--- Selected passage ---
--- START ---
Yes, probably. Do you have to have all the blooms open for a quality award with the AOS?


----------



## tnyr5 (Sep 8, 2017)

No, but only the open ones really count. Last time it was judged, it only had 3 per stem open (timing and temperatures prevented me from waiting)


----------



## abax (Sep 9, 2017)

I judge it 100 SlipperTalk Award! It's gorgeous and who
really cares what AOS judges think anyway.


----------



## Mark Karayannis (Sep 9, 2017)

Very nice


----------



## monocotman (Sep 9, 2017)

You have a fantastic plant with stunning flowers that grows like a weed!
Who cares what level of award it has?
Well done,
David


----------



## NYEric (Sep 9, 2017)

Excellent! Bryn Marr judging is 3rd Wednesday of the month, Stanford, Conn. is 3rd Saturday. If you need you can come here and we can go to Connecticut together.


----------



## tnyr5 (Sep 9, 2017)

Meh. I'm content with the AM for now. From a breeder's standpoint, the level of award isn't really important. Besides, it's too tall to fit in the car ^_^.


----------



## cnycharles (Sep 9, 2017)

tnyr5 said:


> Meh. I'm content with the AM for now. From a breeder's standpoint, the level of award isn't really important. Besides, it's too tall to fit in the car ^_^.



Sunroof with a clear dome cap 
Excellent


----------



## tnyr5 (Sep 9, 2017)

[/url]mt low regina[/IMG] Yeah.....those stakes are 3 feet tall.


----------



## Secundino (Sep 9, 2017)

Simply awesome.


----------



## Justin (Sep 9, 2017)

Wowza


----------



## Mathias (Sep 9, 2017)

Great plant!


----------



## MorandiWine (Sep 10, 2017)

I still cant believe that they gave that an 81. #LostFaithInJudging


Sent from my iPhone using Tapatalk


----------



## tnyr5 (Sep 10, 2017)

That broken toe must be making you grumpy.oke:


----------



## MorandiWine (Sep 10, 2017)

Dude it hurts so bad.
--- END ---
--- Collected data ---
--- START ---
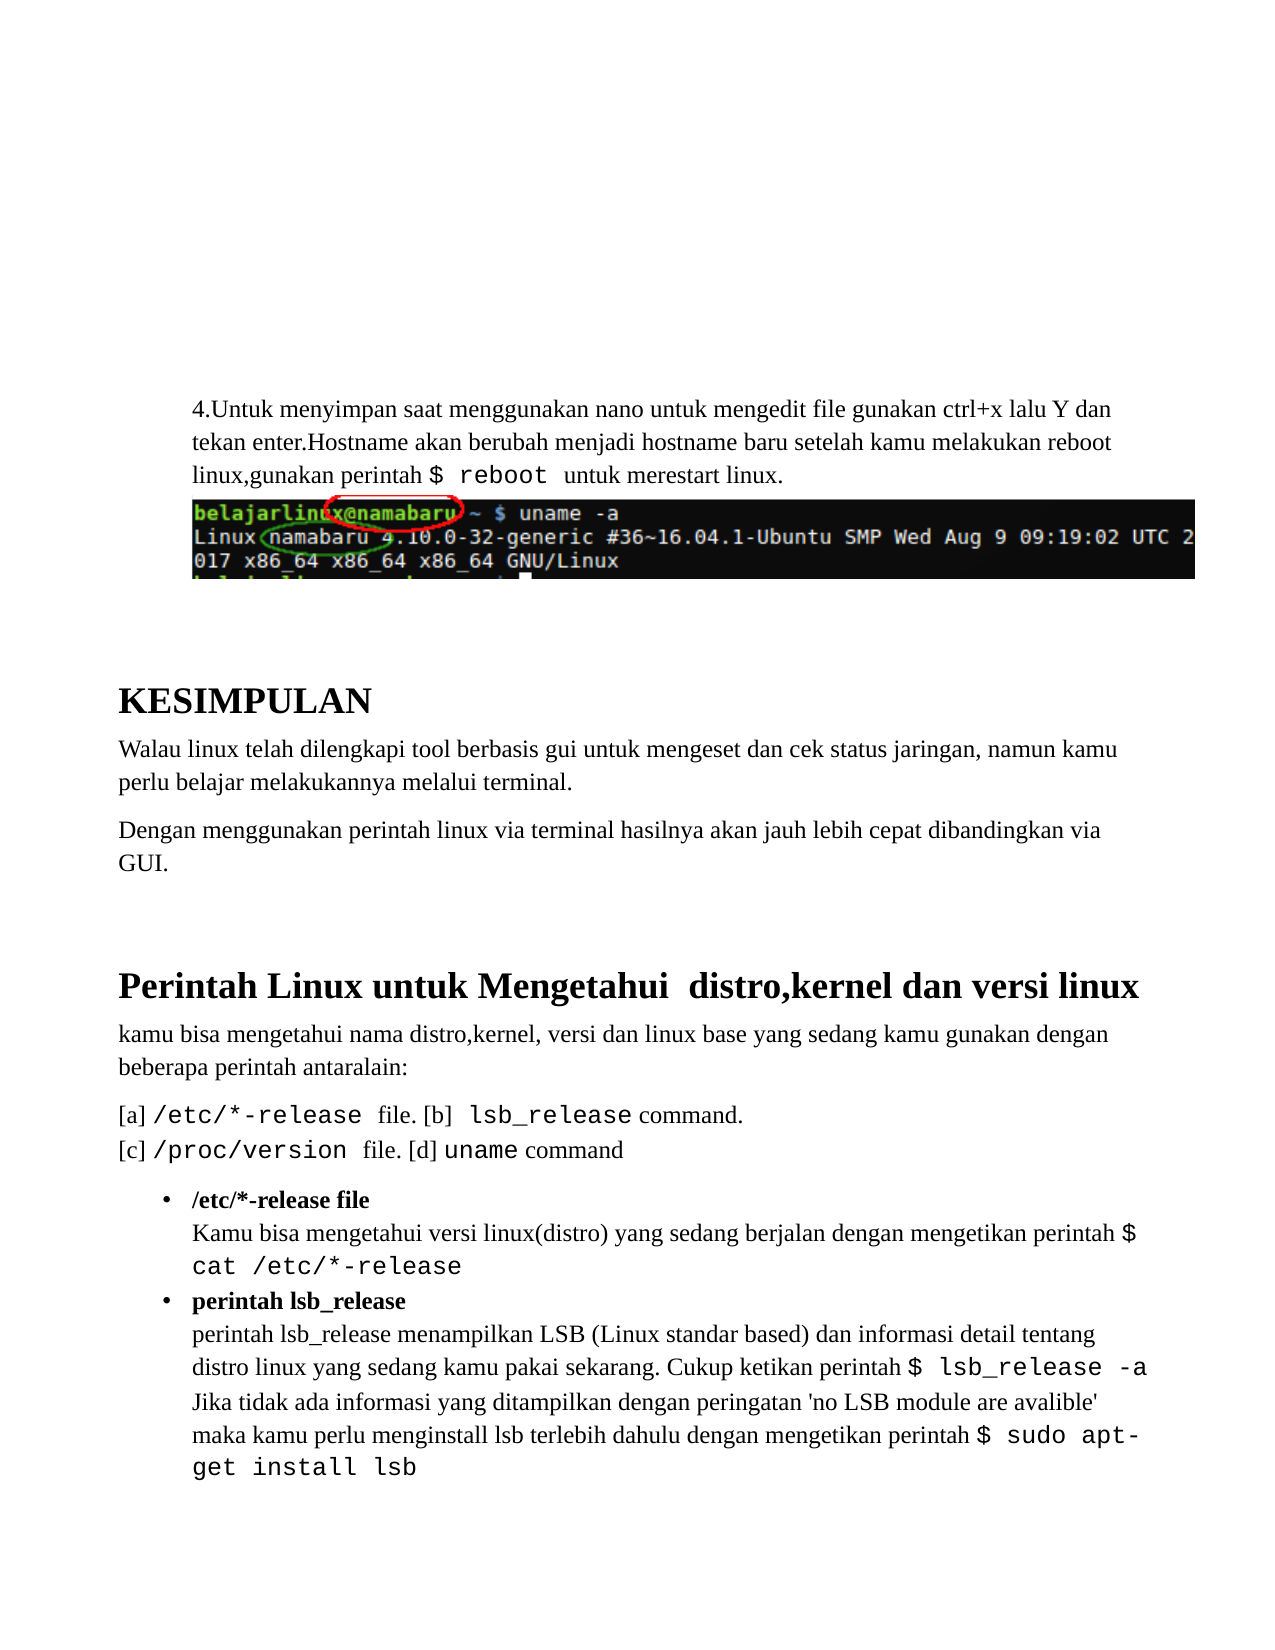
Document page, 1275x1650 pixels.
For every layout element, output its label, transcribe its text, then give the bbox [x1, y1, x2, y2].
--- END ---
--- List of tasks ---
1) In the forum thread, how many blooms per stem were open the last time the plant was judged?
2) Reproduce the forum thread word for word, starting at "No, but only" and ending at "judges think anyway.".
3) According to the forum thread, why is tnyr5 content with the AM rather than pursuing a higher award?
The material above stands apart from the forum thread.

--- Task solutions ---
1) Three blooms per stem were open.

2)
No, but only the open ones really count. Last time it was judged, it only had 3 per stem open (timing and temperatures prevented me from waiting)


----------



## abax (Sep 9, 2017)

I judge it 100 SlipperTalk Award! It's gorgeous and who
really cares what AOS judges think anyway.

3) From a breeder's standpoint, the level of award isn't really important. Also, the plant is too tall to fit in the car.